• **Items listed in a dataset**
>>>

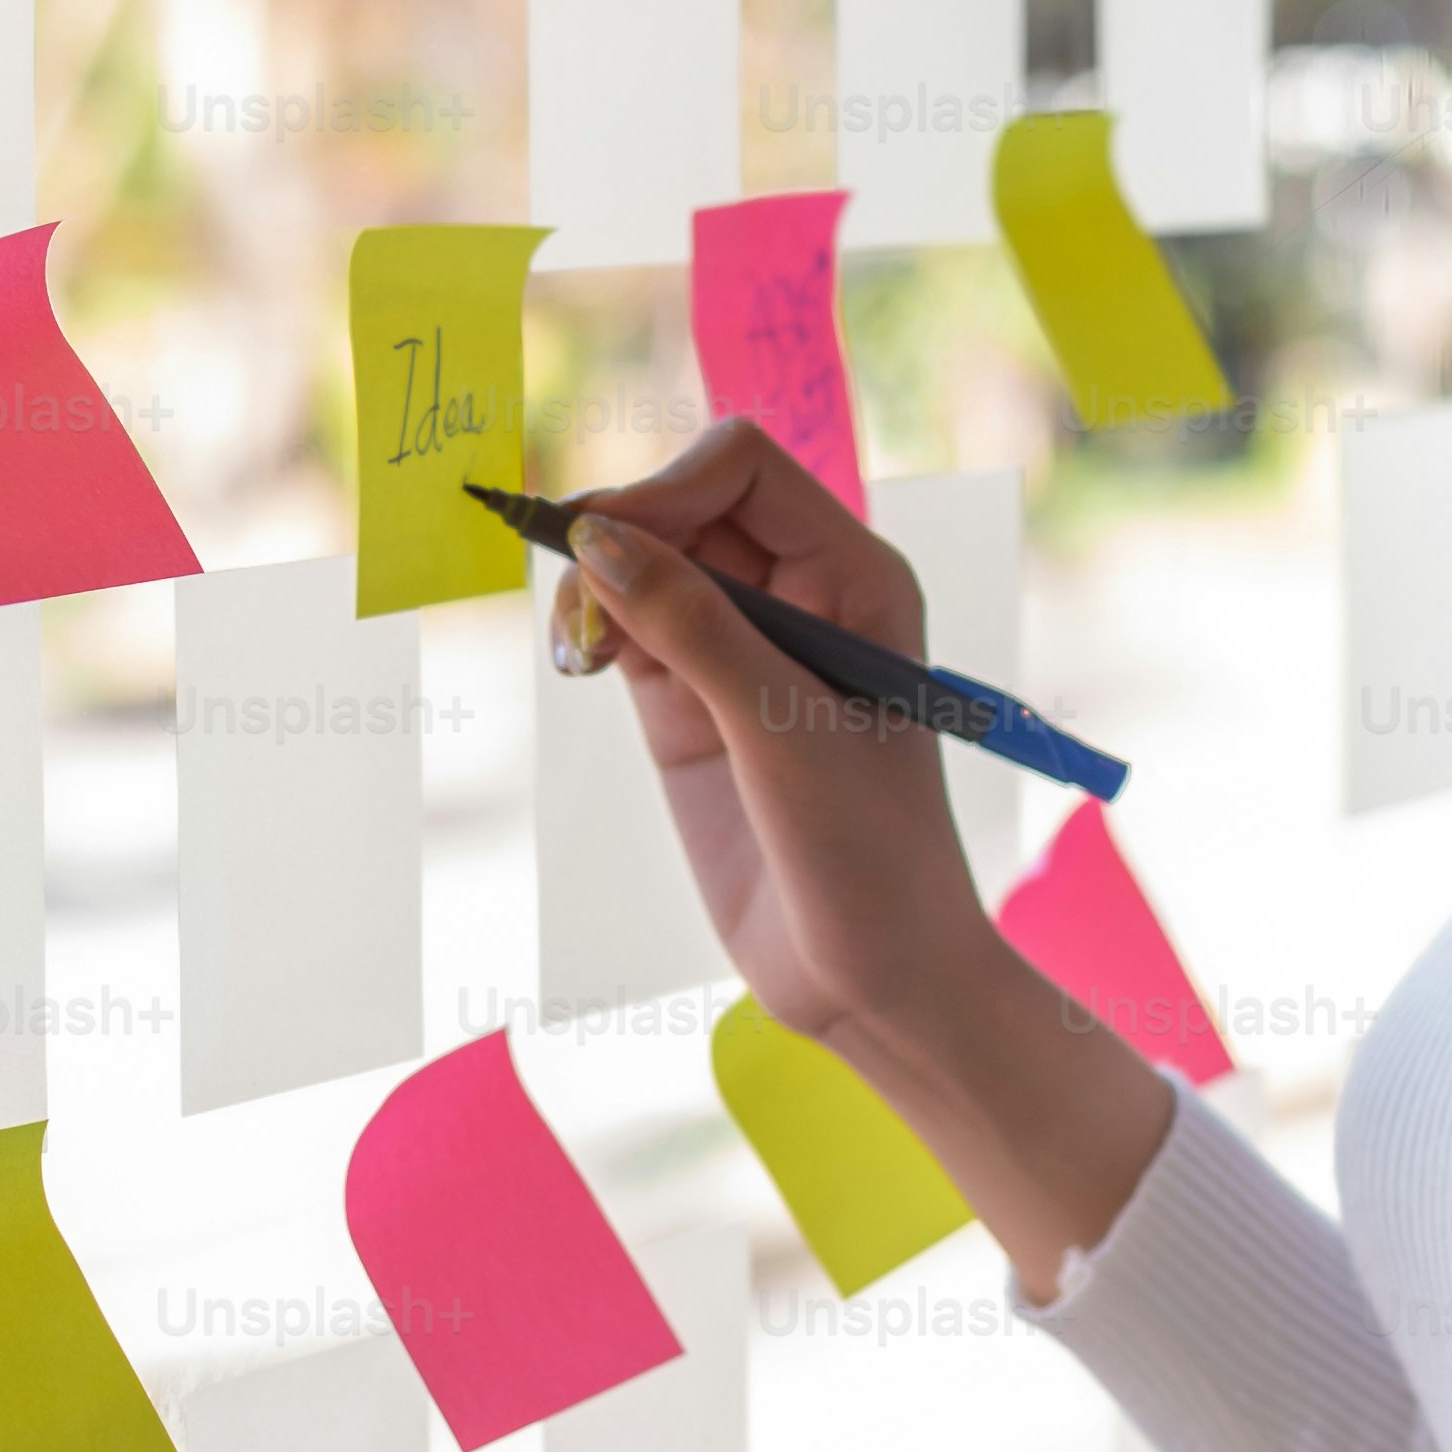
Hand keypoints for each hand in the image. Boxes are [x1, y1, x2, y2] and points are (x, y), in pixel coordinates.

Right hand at [551, 417, 986, 1054]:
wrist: (873, 981)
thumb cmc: (868, 854)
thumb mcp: (782, 732)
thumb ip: (694, 628)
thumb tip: (595, 537)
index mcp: (856, 575)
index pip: (743, 470)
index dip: (666, 487)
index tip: (603, 546)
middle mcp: (802, 595)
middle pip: (684, 505)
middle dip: (620, 535)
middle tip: (580, 612)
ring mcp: (740, 649)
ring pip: (643, 563)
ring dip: (594, 586)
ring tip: (578, 651)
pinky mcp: (691, 706)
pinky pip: (626, 628)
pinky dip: (590, 629)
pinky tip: (580, 662)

<<<

• **DIRECTIONS FOR THIS TASK**
The answer should consist of every line above, exact and free of images.

• **REPLY**
Hand keypoints for each hand in the image. Boxes are [x1, y1, x2, y2] and points are (x, y), in pixel coordinates.

Right hand at [551, 417, 986, 1054]:
wrist: (873, 981)
thumb cmc: (868, 854)
thumb mcp: (782, 732)
thumb ip: (694, 628)
thumb tip: (595, 537)
index mcp: (856, 575)
index pip: (743, 470)
index dip: (666, 487)
index tip: (603, 546)
middle mcp: (802, 595)
middle pip: (684, 505)
middle dip: (620, 535)
middle tip: (580, 612)
ring mcp: (740, 649)
ring pip: (643, 563)
ring dip: (594, 586)
ring tip: (578, 651)
pinky mcp: (691, 706)
pinky pip: (626, 628)
pinky dip: (590, 629)
pinky tip: (580, 662)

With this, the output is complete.